Peter Daniel was born in April 1784 in Virginia. Like a number of well born Virginians, he attended the College of New Jersey (now Princeton). Daniel returned to Richmond to read law under Edmund Randolph, a well-known and regarded Virginia lawyer who was the first Attorney General of the United States, appointed by George Washington. In 1808, Daniel married Randolph's daughter Lucy. Daniel's career was more as a political advisor than as a lawyer. For over two decades (1812-35), Daniel served on the Privy Council in Virginia, which acted as the governor's advisory council. He also served as lieutenant governor in Virginia. In 1836, Andrew Jackson appointed Daniel to the federal district court after Philip Barbour was appointed to the Supreme Court. Five years later, Daniel again followed in Barbour's footsteps. President Martin Van Buren nominated Daniel to the Court after Barbour's death in early 1841. Daniel distrusted corporations, northerners and anyone agitating for an end to slavery. In the Court's tumultuous 1842 Term, he wrote a separate opinion in Prigg v. Pennsylvania, which held that the Fugitive Slave Act of 1793 was supreme over state law, and joined in the Court's opinion in Swift v. Tyson. Daniel's inflammatory concurring opinion in Dred Scott v. Sandford, aided in the worsening of relations between North and South in the late 1850s. Daniels first raised the stakes in Dred Scott, claiming that the case was more important than any other the Court had decided.
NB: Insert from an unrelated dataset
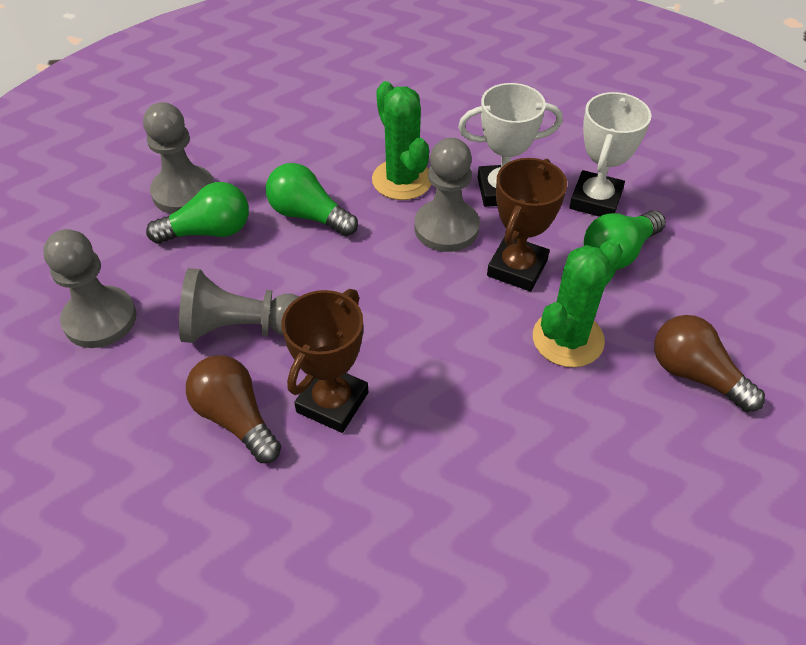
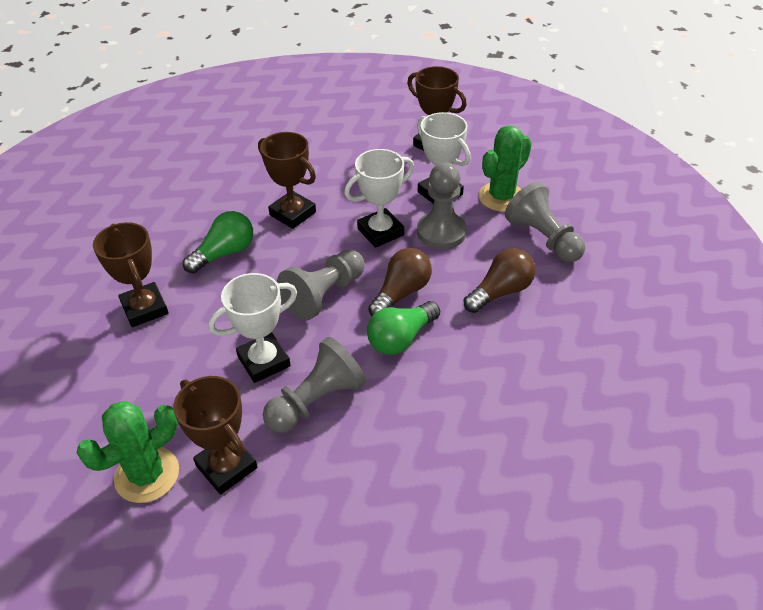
brown trophy: 2 -> 4
green light bulb: 3 -> 2
white trophy: 2 -> 3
He then called the United States an "American Confederacy,"  a phrasing he used in Prigg, and declared that "that the African negro race never have been acknowledged as belonging to the family of nations." The remainder of Daniel's concurrence was an effort to find authorities in international law and in western (European) legal history to support the Court's conclusion the Dred Scott was not a citizen, that the Missouri Compromise was unconstitutional, and that the "once free, always free" doctrine was not a doctrine in law.

Daniel married his second wife in 1853. He died in Richmond in May 1860.